- **Your task**: Look through the data below and return each line where "numbers" appears.

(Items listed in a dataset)
---------------
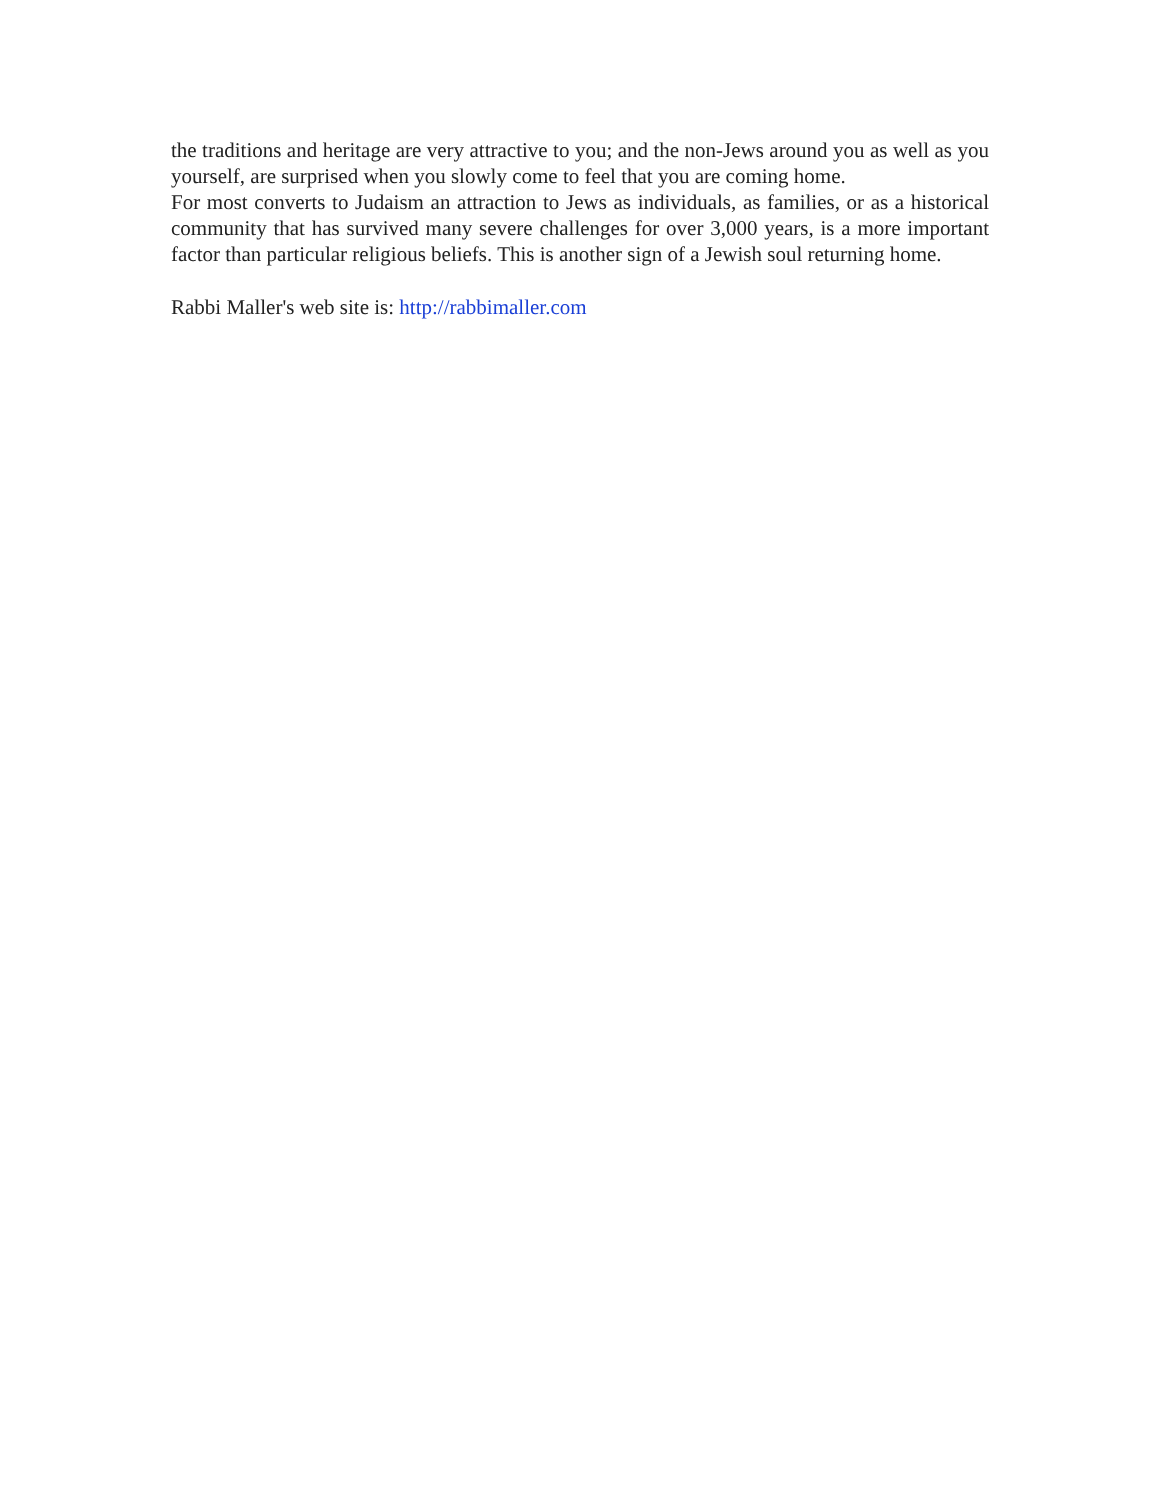the traditions and heritage are very attractive to you; and the non-Jews around you as well as you yourself, are surprised when you slowly come to feel that you are coming home.
For most converts to Judaism an attraction to Jews as individuals, as families, or as a historical community that has survived many severe challenges for over 3,000 years, is a more important factor than particular religious beliefs. This is another sign of a Jewish soul returning home.
Rabbi Maller's web site is: http://rabbimaller.com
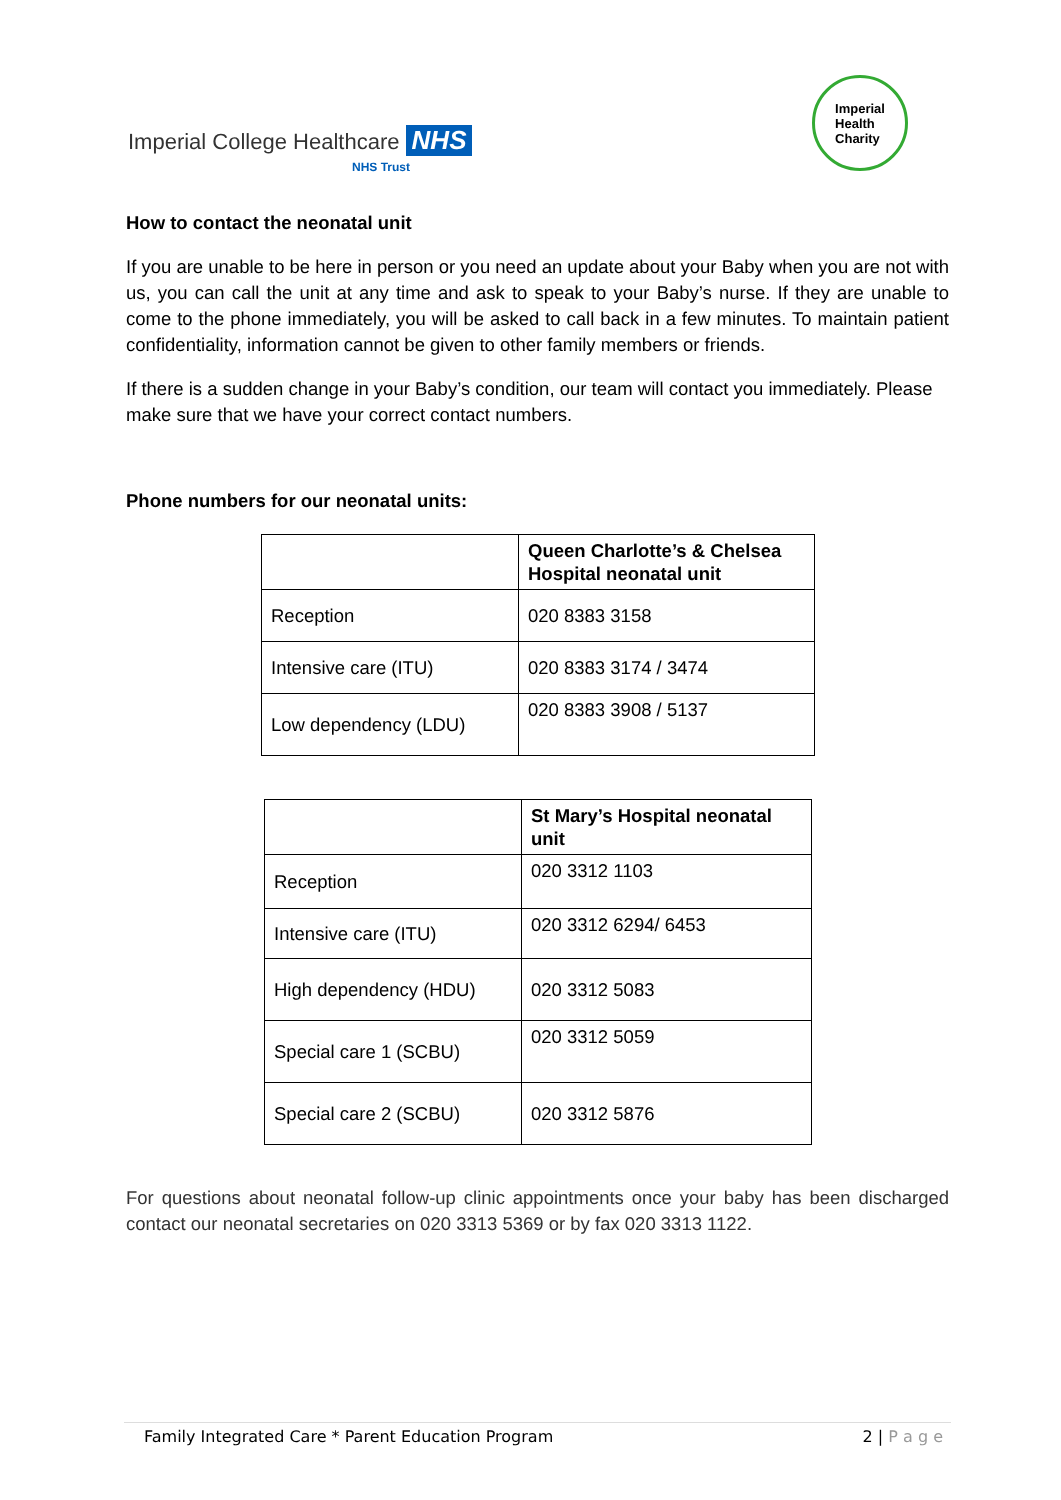Imperial College Healthcare NHS
NHS Trust
Imperial
Health
Charity
How to contact the neonatal unit
If you are unable to be here in person or you need an update about your Baby when you are not with us, you can call the unit at any time and ask to speak to your Baby’s nurse. If they are unable to come to the phone immediately, you will be asked to call back in a few minutes. To maintain patient confidentiality, information cannot be given to other family members or friends.
If there is a sudden change in your Baby’s condition, our team will contact you immediately. Please make sure that we have your correct contact numbers.
Phone numbers for our neonatal units:
| | Queen Charlotte’s & Chelsea Hospital neonatal unit |
| --- | --- |
| Reception | 020 8383 3158 |
| Intensive care (ITU) | 020 8383 3174 / 3474 |
| Low dependency (LDU) | 020 8383 3908 / 5137 |
| | St Mary’s Hospital neonatal unit |
| --- | --- |
| Reception | 020 3312 1103 |
| Intensive care (ITU) | 020 3312 6294/ 6453 |
| High dependency (HDU) | 020 3312 5083 |
| Special care 1 (SCBU) | 020 3312 5059 |
| Special care 2 (SCBU) | 020 3312 5876 |
For questions about neonatal follow-up clinic appointments once your baby has been discharged contact our neonatal secretaries on 020 3313 5369 or by fax 020 3313 1122.
Family Integrated Care * Parent Education Program 2 | P a g e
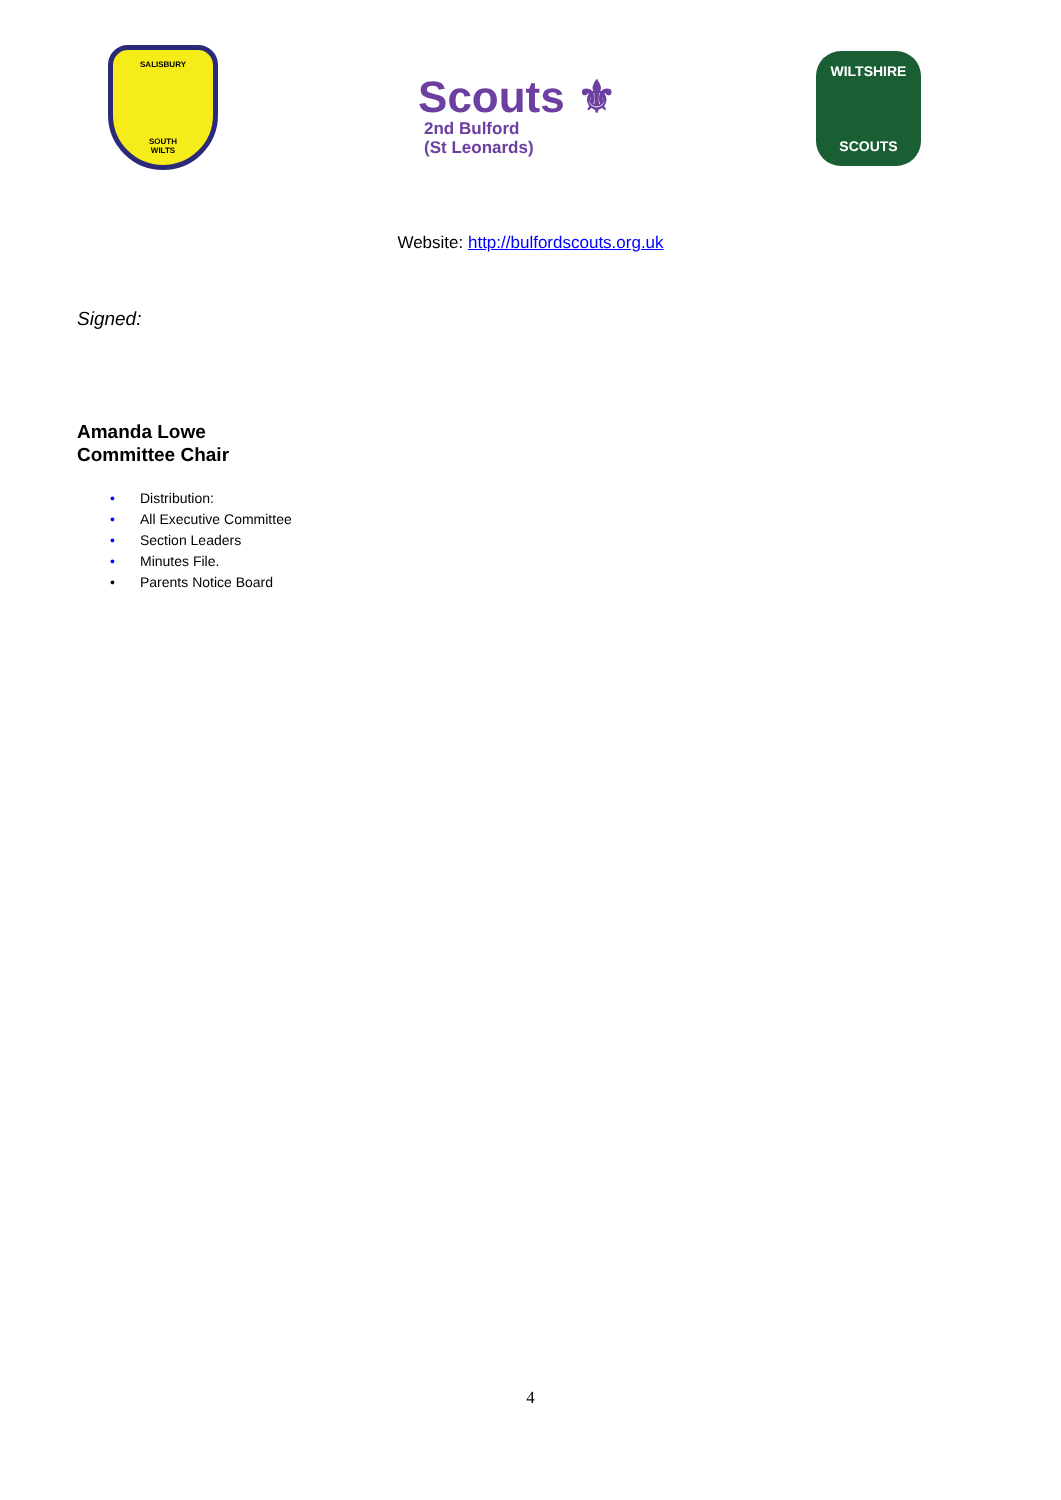SALISBURY
SOUTH
WILTS
Scouts ⚜
2nd Bulford
(St Leonards)
WILTSHIRE
SCOUTS
Website: http://bulfordscouts.org.uk
Signed:
Amanda Lowe
Committee Chair
• Distribution:
• All Executive Committee
• Section Leaders
• Minutes File.
• Parents Notice Board
4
---------------
- **Answer for this exercise**:
If there is a sudden change in your Baby’s condition, our team will contact you immediately. Please make sure that we have your correct contact numbers.
Phone numbers for our neonatal units:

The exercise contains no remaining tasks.